- [TASK STATEMENT]: Your task is to print all of the entries exactly, though the pictures should not be included.
Segment Start: EXERCISE MATERIALS
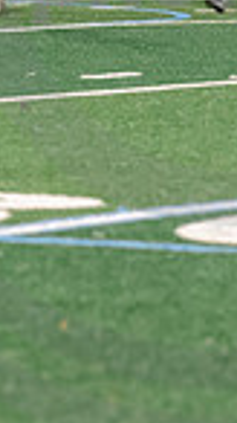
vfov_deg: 4.1
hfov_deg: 2.3
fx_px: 5839
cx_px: 234
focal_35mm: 522
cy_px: -56
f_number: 3.2
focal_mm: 125
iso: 2500
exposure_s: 1/250
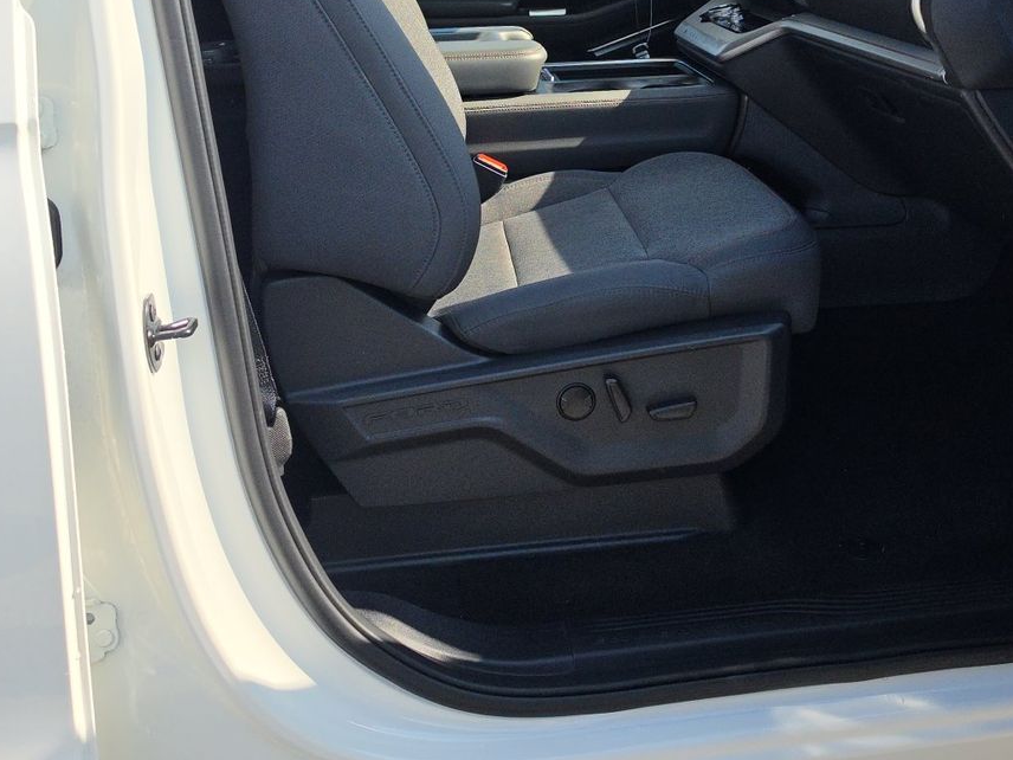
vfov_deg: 32.3
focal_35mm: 43
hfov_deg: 43.4
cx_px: 650
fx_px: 1258
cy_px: 108
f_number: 1.4
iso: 64
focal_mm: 6.5
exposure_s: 1/5151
Segment End: EXERCISE MATERIALS
- [RESPONSE AREA]:
vfov_deg: 4.1
hfov_deg: 2.3
fx_px: 5839
cx_px: 234
focal_35mm: 522
cy_px: -56
f_number: 3.2
focal_mm: 125
iso: 2500
exposure_s: 1/250
vfov_deg: 32.3
focal_35mm: 43
hfov_deg: 43.4
cx_px: 650
fx_px: 1258
cy_px: 108
f_number: 1.4
iso: 64
focal_mm: 6.5
exposure_s: 1/5151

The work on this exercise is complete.